NEW DELHI: Crisis-hit airline SpiceJet has announced allotment of 4.81 crore equity shares on a preferential basis to nine of its aircraft lessors to clear outstanding dues of `231 crore. The nine lessors who have been allotted shares include SASOF III (A13) Aviation Ireland DAC, SASOF III (A6) Aviation Ireland DAC, SASOF III (C) Aviation Ireland DAC, SASOF III (E) Aviation Ireland DAC, SASOF III (A19) Aviation Ireland DAC, SASOF II (J) Aviation Ireland DAC Citrine Aircraft Leasing Limited, Fly Aircraft Holdings Seven Limited, Fly Aircraft Holdings One Limited.

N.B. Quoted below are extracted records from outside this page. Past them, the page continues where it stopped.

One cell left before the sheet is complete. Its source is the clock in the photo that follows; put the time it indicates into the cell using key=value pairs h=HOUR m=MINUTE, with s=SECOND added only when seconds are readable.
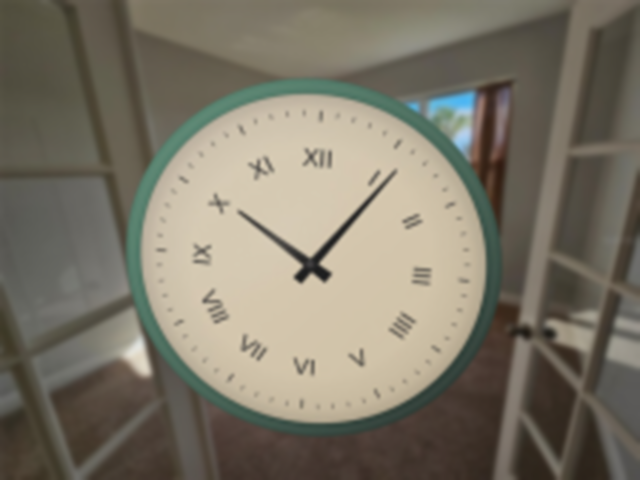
h=10 m=6
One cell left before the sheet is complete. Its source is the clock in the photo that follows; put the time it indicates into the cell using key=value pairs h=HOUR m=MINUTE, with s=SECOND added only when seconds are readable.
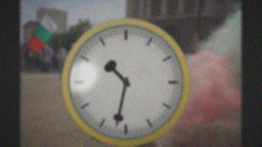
h=10 m=32
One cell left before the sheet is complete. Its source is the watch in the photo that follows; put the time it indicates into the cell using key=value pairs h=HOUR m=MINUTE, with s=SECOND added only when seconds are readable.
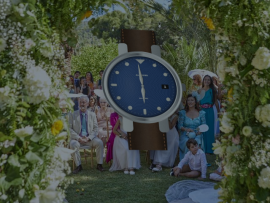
h=5 m=59
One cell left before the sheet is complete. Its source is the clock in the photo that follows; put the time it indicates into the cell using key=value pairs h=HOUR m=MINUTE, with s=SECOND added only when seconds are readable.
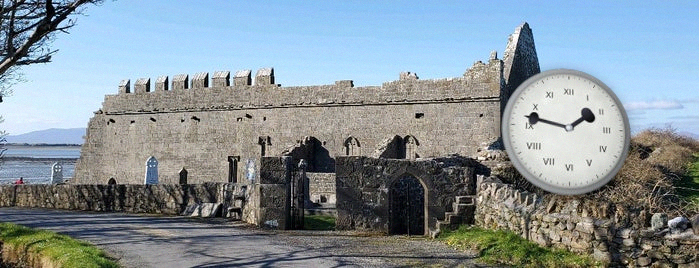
h=1 m=47
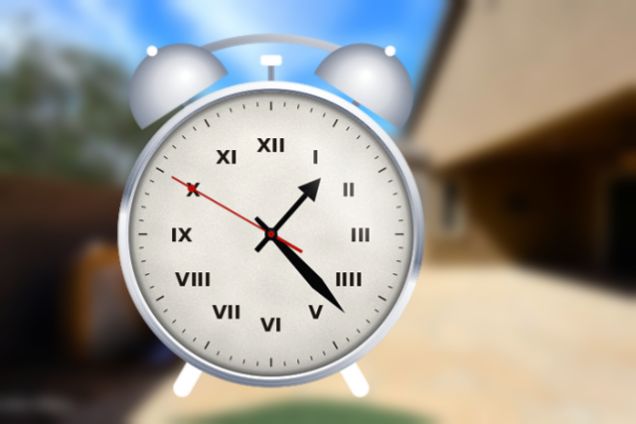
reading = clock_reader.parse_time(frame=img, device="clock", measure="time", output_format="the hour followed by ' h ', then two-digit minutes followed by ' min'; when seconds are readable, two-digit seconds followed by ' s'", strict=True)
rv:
1 h 22 min 50 s
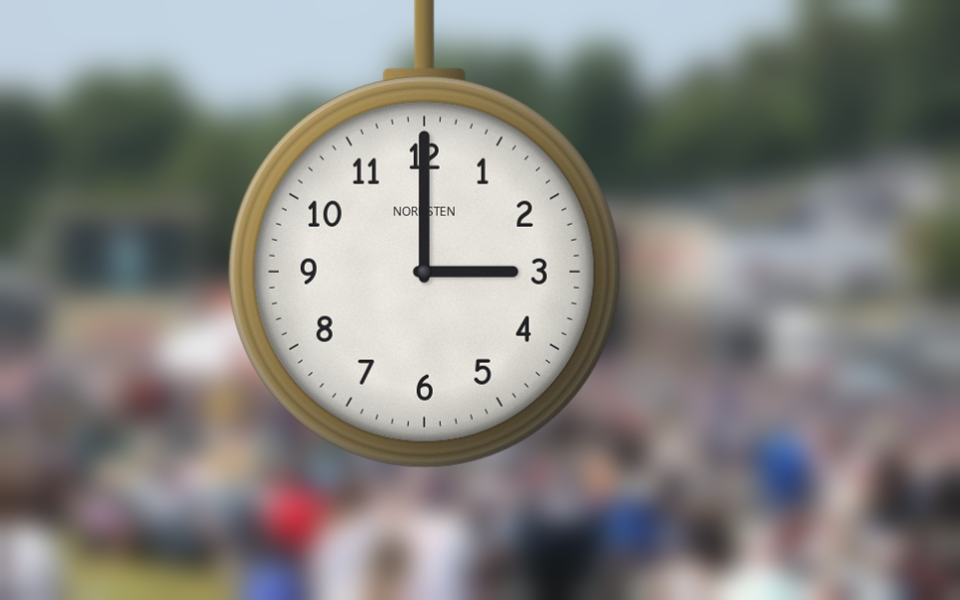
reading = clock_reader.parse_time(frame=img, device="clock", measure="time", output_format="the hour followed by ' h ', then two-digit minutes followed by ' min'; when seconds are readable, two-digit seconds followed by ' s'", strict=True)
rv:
3 h 00 min
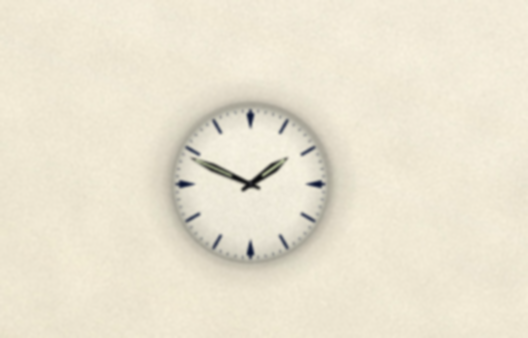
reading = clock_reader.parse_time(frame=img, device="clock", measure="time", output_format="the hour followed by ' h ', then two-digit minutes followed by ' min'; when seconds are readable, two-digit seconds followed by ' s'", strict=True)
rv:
1 h 49 min
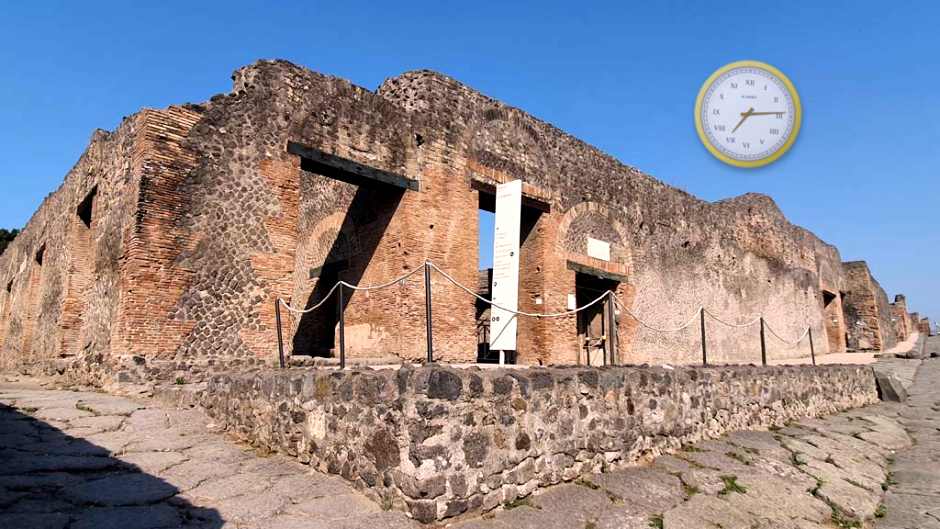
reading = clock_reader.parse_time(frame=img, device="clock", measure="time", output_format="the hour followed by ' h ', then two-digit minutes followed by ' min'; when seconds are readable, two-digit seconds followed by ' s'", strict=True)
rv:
7 h 14 min
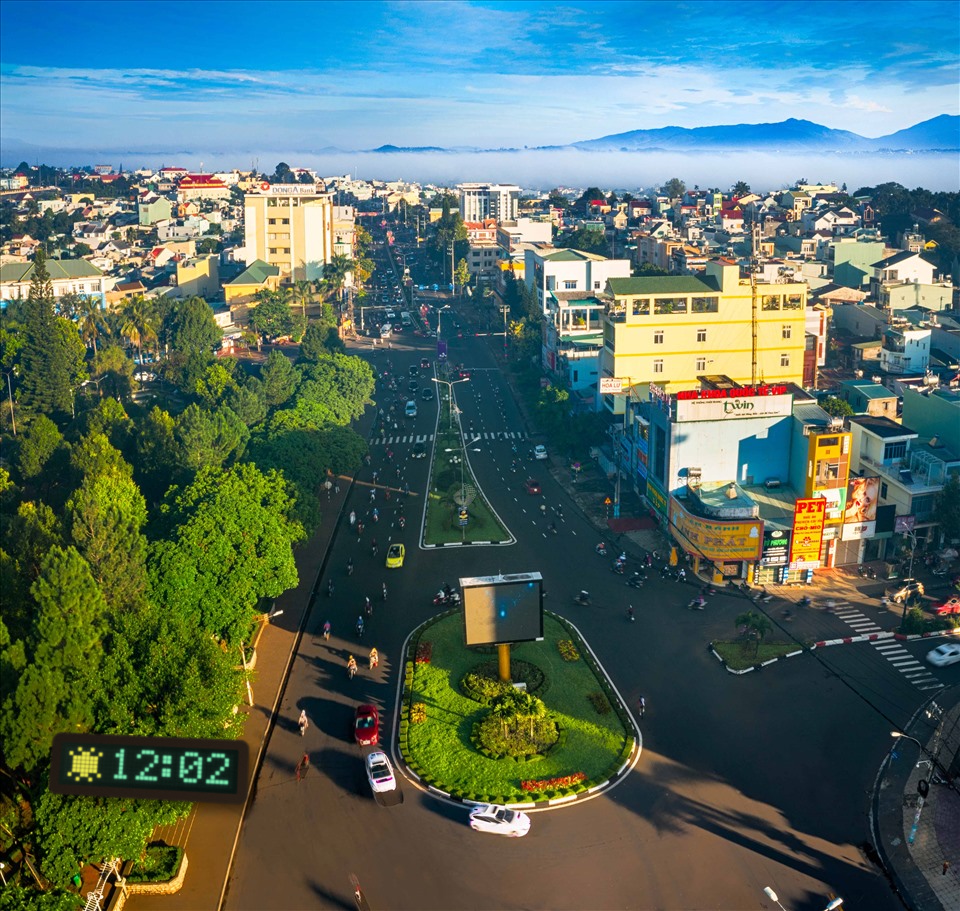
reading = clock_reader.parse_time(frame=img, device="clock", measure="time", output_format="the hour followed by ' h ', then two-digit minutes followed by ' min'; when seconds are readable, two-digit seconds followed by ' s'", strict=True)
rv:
12 h 02 min
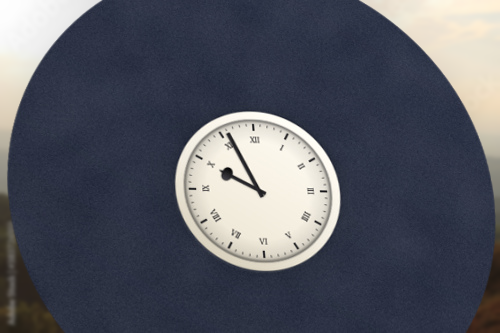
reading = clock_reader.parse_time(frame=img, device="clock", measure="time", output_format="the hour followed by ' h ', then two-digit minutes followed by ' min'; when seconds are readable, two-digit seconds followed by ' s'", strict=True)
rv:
9 h 56 min
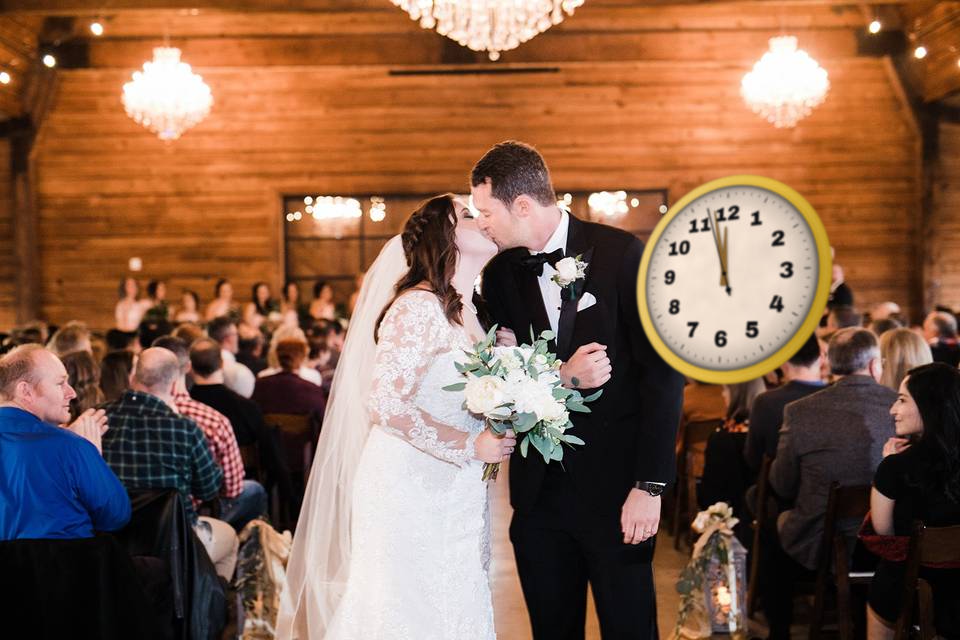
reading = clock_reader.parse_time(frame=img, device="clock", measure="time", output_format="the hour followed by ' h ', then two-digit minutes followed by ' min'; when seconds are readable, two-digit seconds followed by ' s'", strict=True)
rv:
11 h 57 min 57 s
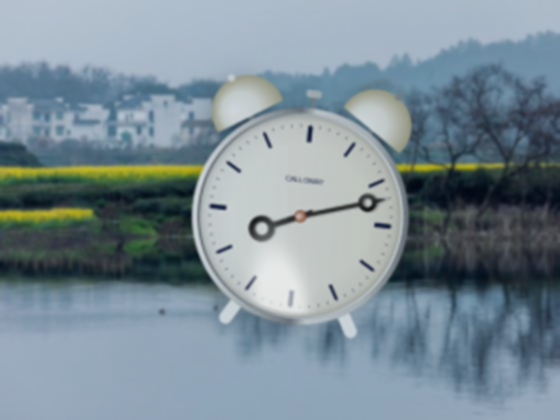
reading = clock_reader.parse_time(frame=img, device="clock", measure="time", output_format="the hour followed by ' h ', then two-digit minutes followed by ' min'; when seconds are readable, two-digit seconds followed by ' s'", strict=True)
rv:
8 h 12 min
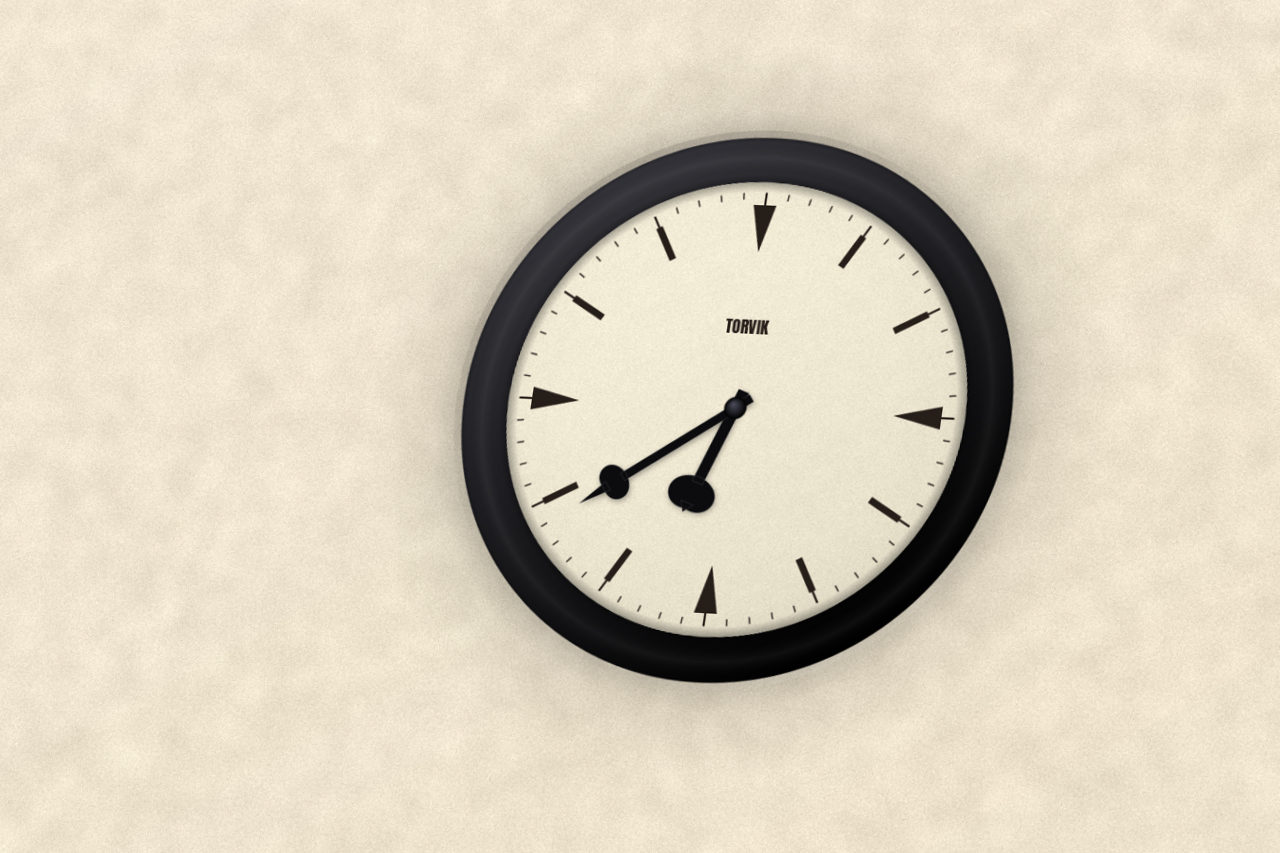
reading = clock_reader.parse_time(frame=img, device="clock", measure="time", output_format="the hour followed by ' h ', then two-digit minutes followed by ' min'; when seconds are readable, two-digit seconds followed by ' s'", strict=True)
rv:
6 h 39 min
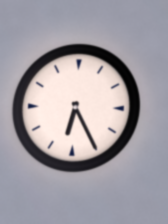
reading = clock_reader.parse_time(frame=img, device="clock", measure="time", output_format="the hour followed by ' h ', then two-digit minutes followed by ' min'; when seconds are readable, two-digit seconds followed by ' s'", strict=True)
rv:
6 h 25 min
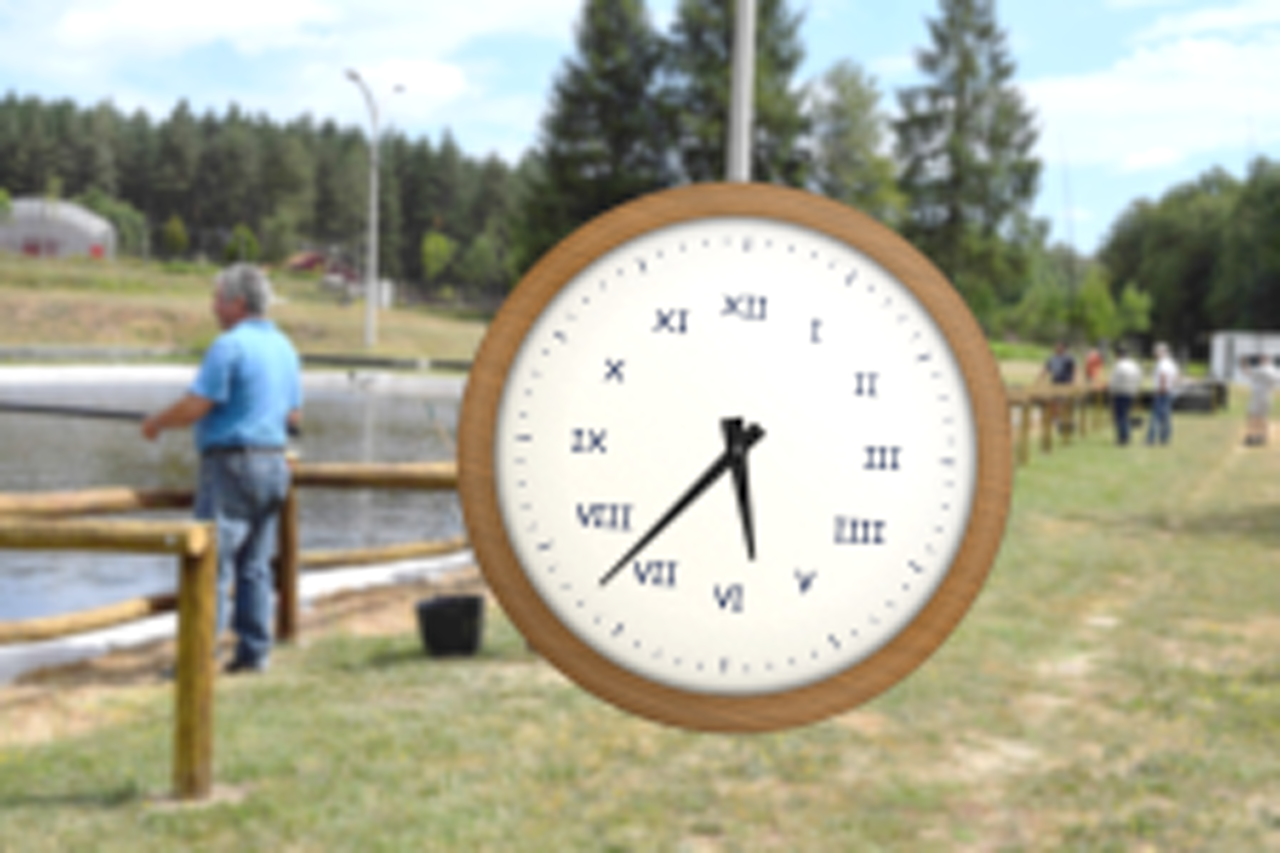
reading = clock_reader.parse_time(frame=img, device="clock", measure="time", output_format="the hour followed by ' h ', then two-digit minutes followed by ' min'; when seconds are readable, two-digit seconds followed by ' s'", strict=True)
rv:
5 h 37 min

The company also disclosed that it has on a preferential basis further allotted 3.41 crore equity shares and 13.15 crore warrants at an issue price of Rs 29.84 each to Spice Health Care Private Ltd (an entity under ‘promoter group’). Earlier in February, SpiceJet had converted around $100 million in dues to aircraft lessor Carlyle Aviation into equity and debentures.
Additionally, the Delhi High Court had recently ordered the airline to pay Rs 100 crore to former owner Kalanithi Maran. SpiceJet owes a total of Rs 397 crore to Maran. The carrier’s shareholders on Thursday passed a number of resolutions, including a Rs 2,500 crore fundraise and a preferential issue of shares to lessors to clear outstanding dues.
Shares of SpiceJet closed flat at Rs 31.12 apiece on Monday. on the Bombay Stock Exchange The company has a market cap of Rs 1.87 thousand crore. Because of various issues and the grounding of a large number of its fleet, SpiceJet’s market share came down to 4.2% as of July, lower than that of new entrant Akasa, which only began commercial operations in August 2022.